The project aims to serve the national need of preparing and retaining effective mathematics teachers through its focus on understanding and addressing the crisis of STEM teacher stress in high need districts. In an era of elevated levels of clinically significant mental health problems linked to stress, mathematics teachers are tasked with the demands of overcoming learning losses due to the COVID-19 pandemic.

Many teachers report this stressful demand is more than they have been prepared to handle. This stress can cause teachers to be less likely to use the most effective, student engagement teaching practices, and it can cause burnout that leads teachers to leave the profession. Issues related to stress, teacher effectiveness, and burnout may be elevated for pre-service teachers who teach in high-need school districts.

Unfortunately, teacher preparation programs and school and district administrators are underprepared to respond to this crisis. Moreover, there are currently no validated, scalable, actionable measures that can help them to anticipate or respond to teachers’ stress. Therefore, this Noyce research project will first, as a preliminary matter, create a validated, scalable measure of teacher stress.

Using wearable photoplethysmography sensors, data will be collected from 100 pre-service mathematics teachers and 100 in-service mathematics as part of the development of the stress measure. The measure will then be used to test novel hypotheses about ways to promote STEM teacher effectiveness and retention in high-need school districts.

This project at the University of Texas at Austin and Rochester University includes partnerships with the UTeach teacher preparation program and two high-need school districts (Judson ISD and Round Rock ISD). Project goals include: (1) developing and validating a scalable measure of in-service and pre-service mathematics teachers’ levels of threat-type (versus challenge-type) stress, rooted in the biopsychosocial (BPS) model of challenge and threat; (2) testing a path model linking mathematics teachers’ daily threat-type stress responses to teacher effectiveness (implementation of deeper learning practices) and retention; and (3) identifying the administrator-level, classroom-level, and teacher-level factors that are most associated with teachers’ threat-type (vs. challenge-type) stress responses, and that are therefore potential targets for intervention.

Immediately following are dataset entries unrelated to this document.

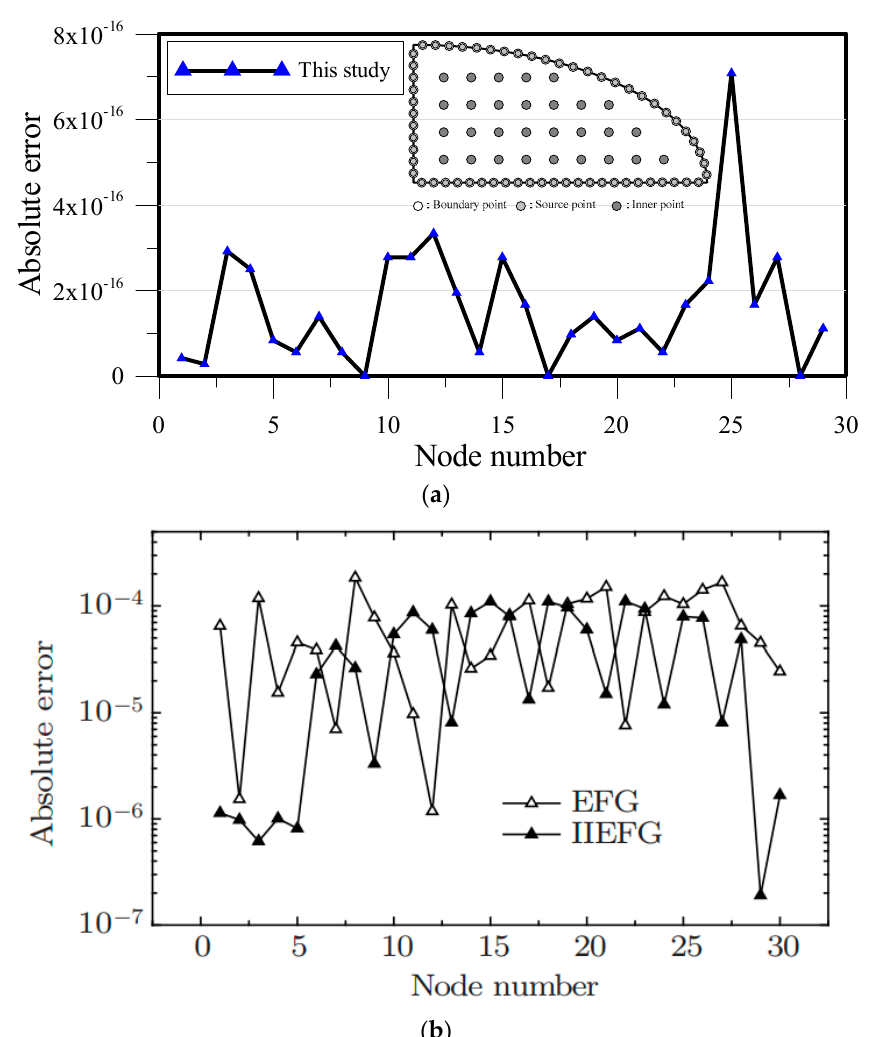
Figure 4. Comparison of computed results of the proposed method. ( a ) Comparison of results with the analytical solution and ( b ) comparison of results with the EFG and the IIEFG methods.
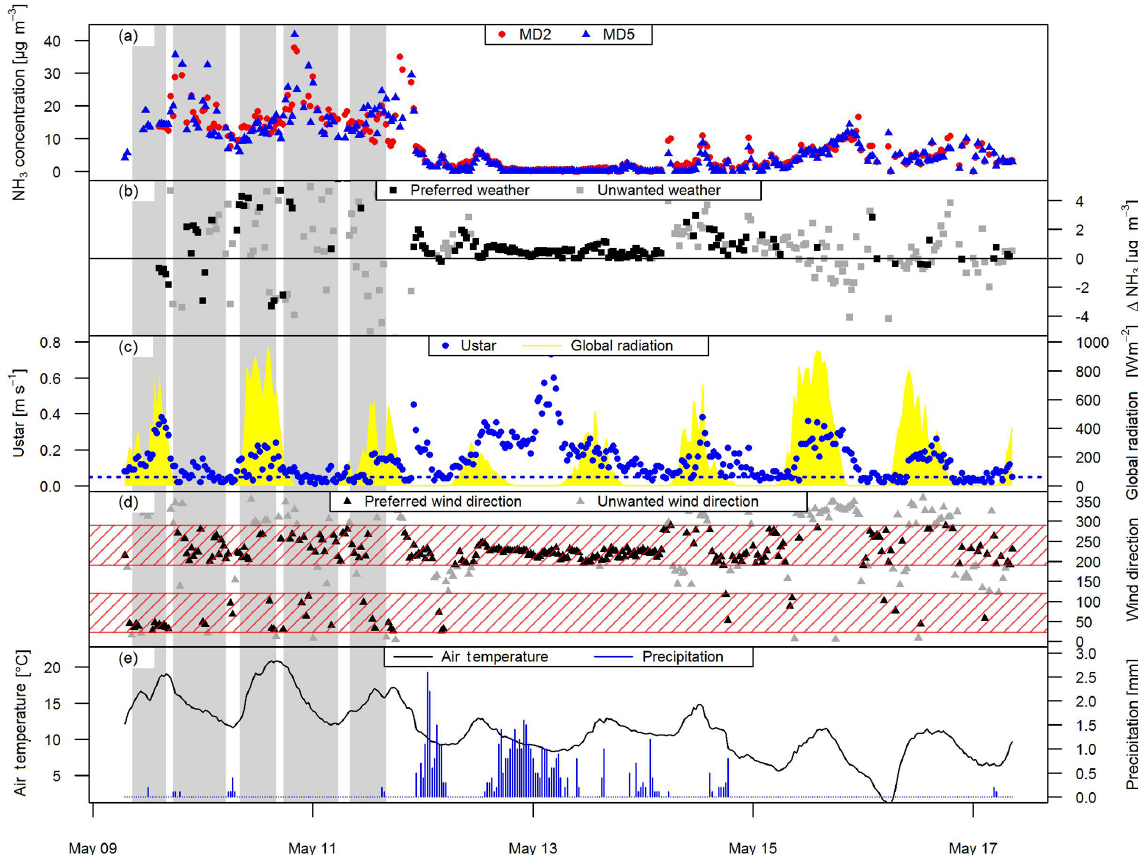
Figure 4. Time series of (a) MD concentration measurements (MD2 and MD5) on pasture system M and (b) the corresponding difference in concentration. The concentration differences during good wind conditions are shown in black, while grey indicates concentration differences during undesirable weather conditions. (c) Time series of u ∗ and global radiation. The blue dashed line indicates the 0.05ms − 1 u ∗ threshold. (d) Time series of wind direction. Wind direction values overlapping the preferred wind sector (avoiding sector A and B; Fig. 2) are shown in black. The preferred wind sectors are indicated by the red area. (e) Time series of air temperature and precipitation. The grey shaded area indicates grazing on the paddocks between MD2 and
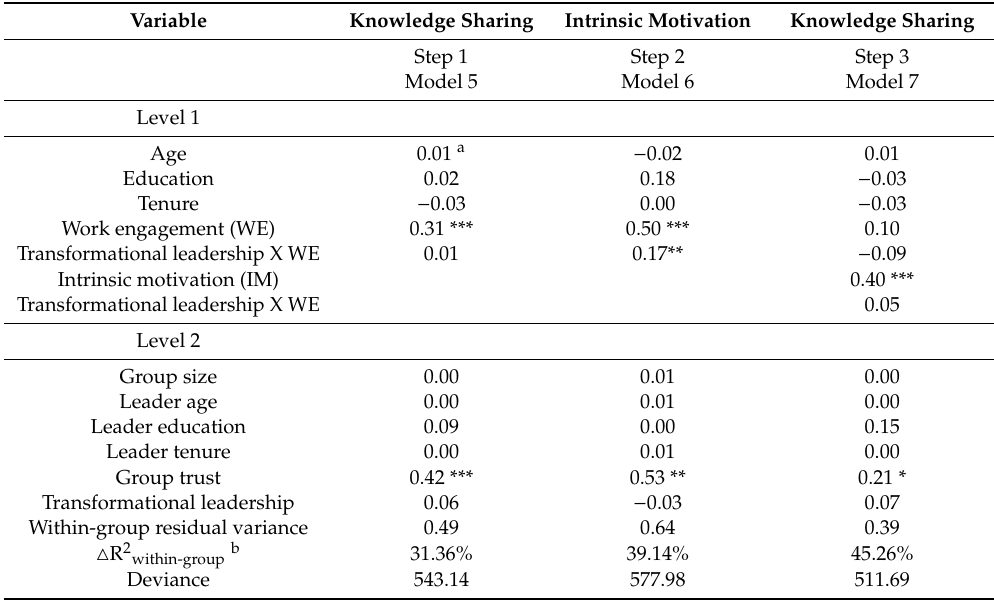
Table 3. Results for testing mediated moderation by transformational leadership.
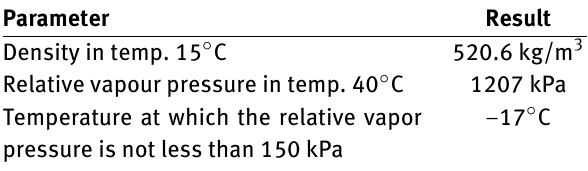
Table 2: Selected basic properties of LPG fuel.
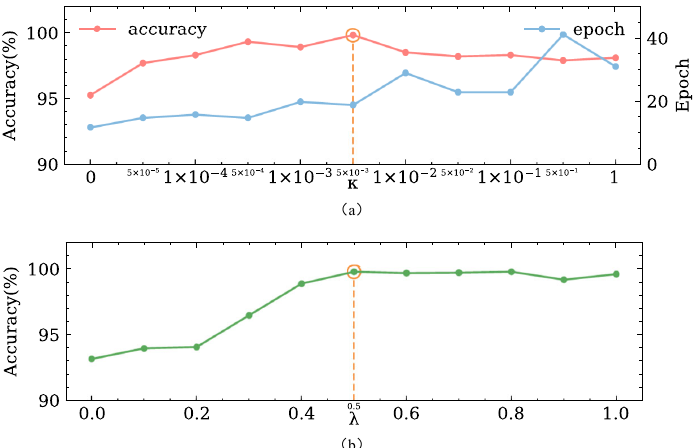
Figure 5. Diagnosis accuracies for the DDS dataset, respectively, achieved by ( a ) models with different κ and fixed λ = 0.5. ( b ) models with different λ and fixed K = 5 × 10 − 3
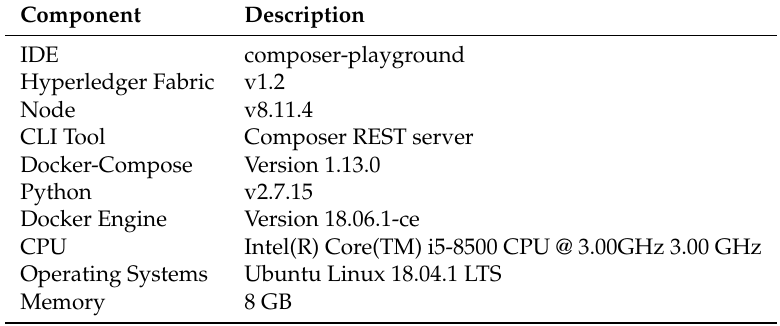
Table 1. Development environment for the proposed drug supply chain management in a medical blockchain platform.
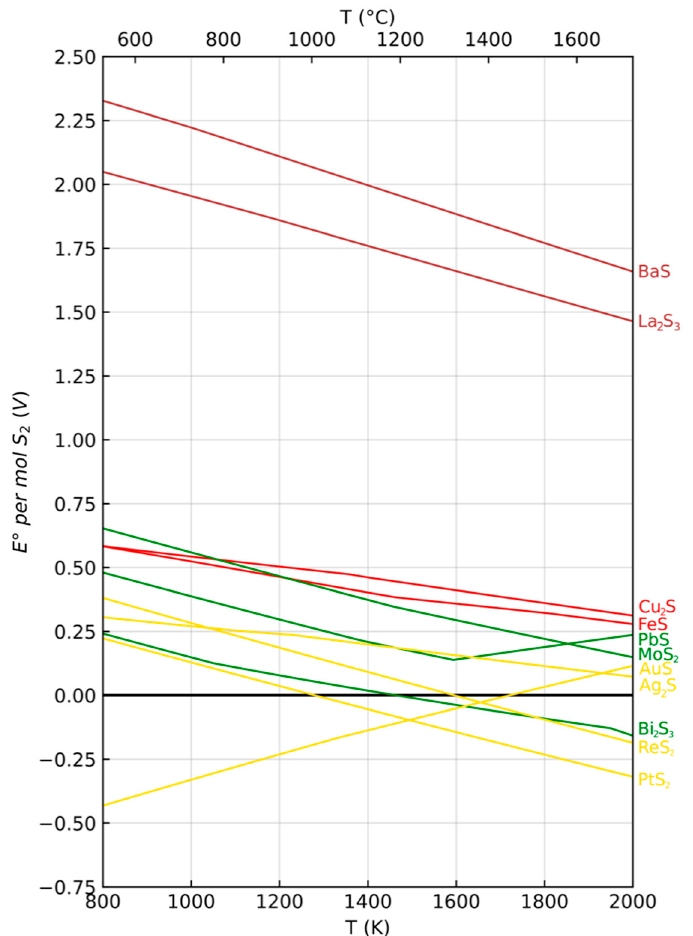
Figure 2. Sulfide Ellingham diagram with standard state decomposition voltage.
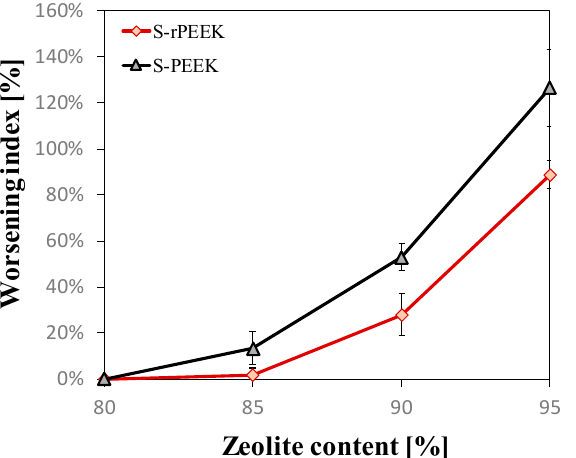
Figure 4. Worsening of scratch resistance properties compared to those obtained from coatings containing 80% zeolite at varying zeolite content for S-PEEK and S-rPEEK.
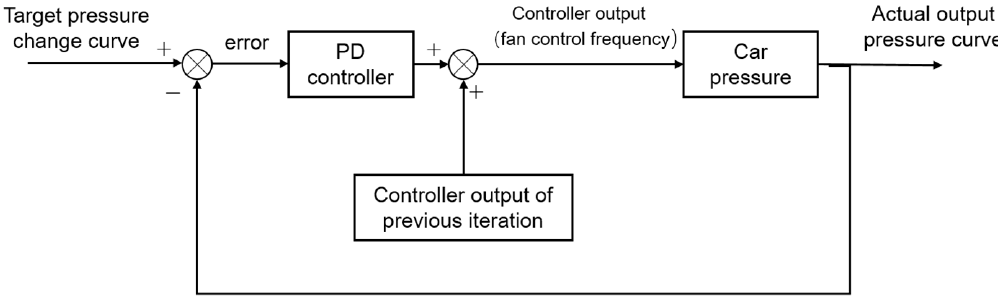
Figure 7. PD ‐ ILC controller of the air pressure compensation system. Figure 7. PD-ILC controller of the air pressure compensation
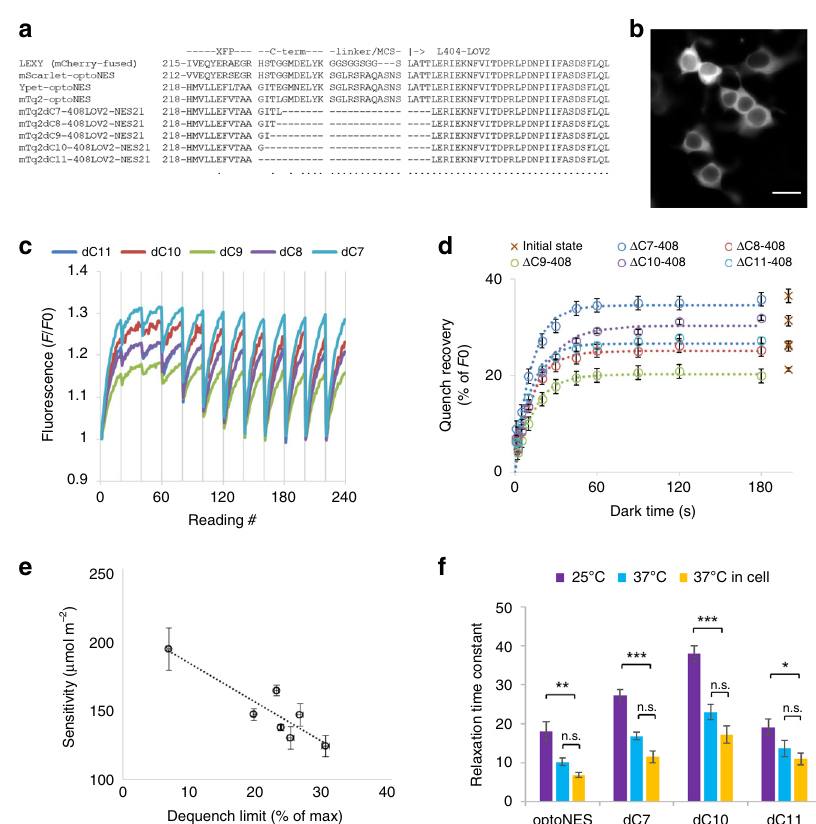
Fig. 4 Increased RET to LOV2 and sensitisation can be achieved by linker optimisation. a Alignments of XFP-optoNES variants compared with the original mCherry-fused LEXY 9 , showing the end of the fl uorescent protein β barrel and intervening sequences. As LOV2 starts at leucine 404 or trimmed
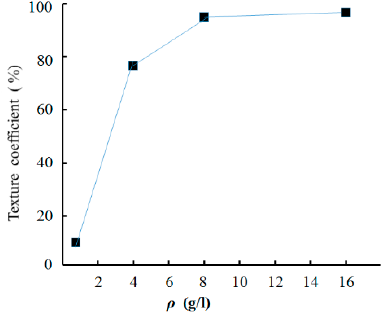
Figure 7. Texture coefficients of (200) crystal orientation with various nanodiamond concentrations in the plating solution.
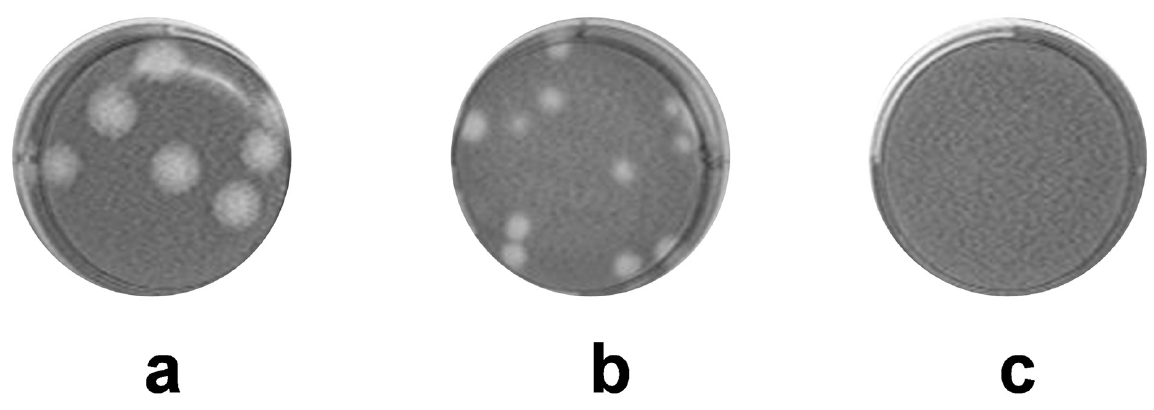
Figure 3 - Plaque assay of YFV-17D and YFV-GLuc. BHK-21 cells were inoculated with serial dilutions (10 -1 to 10 -5 ) of YFV- GLuc or YFV-17D, and plaques were revealed 7 days post-infection. a) Plaques formed by YFV-17D at 10 -5 dilution, measuring approximately 9 mm in diameter; b) Plaques formed by YFV-GLuc at 10 -4 dilution, measuring approximately 5 mm in diameter; c) Negative control (non-infected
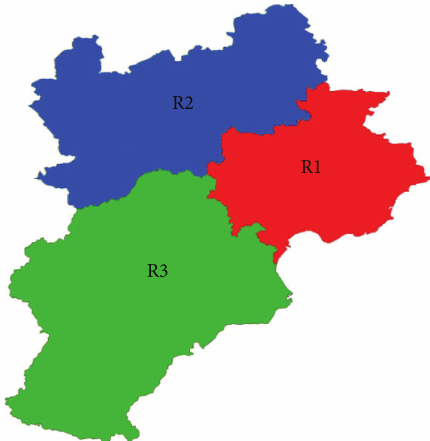
Figure 9: Drought-based regionalization in Beijing-Tianjin-Hebei metropolitan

The intellectual merit of the project comes from its application of insights from the most recent scientific advances in the affective science of stress to the problem of mathematics teacher stress and coping, and the identification of ambulatory (sensors/monitors) and passive measures of teacher stress responding. Measures of stress developed and validated in the project will map teachers’ stress responses onto classroom teaching and learning processes, and investigate teacher retention and effectiveness.

The broader impacts come from practical insights about how to improve teacher retention and effectiveness in high-need districts by addressing STEM teacher stress, and from the development of measures and scoring algorithms that can be used widely by researchers and practitioners. This Track 4: Noyce Research project is supported through the Robert Noyce Teacher Scholarship Program (Noyce).

The Noyce program supports talented STEM undergraduate majors and professionals to become effective K-12 STEM teachers and experienced, exemplary K-12 teachers to become STEM master teachers in high-need school districts. It also supports research on the effectiveness and retention of K-12 STEM teachers in high-need school districts.

This award reflects NSF's statutory mission and has been deemed worthy of support through evaluation using the Foundation's intellectual merit and broader impacts review criteria.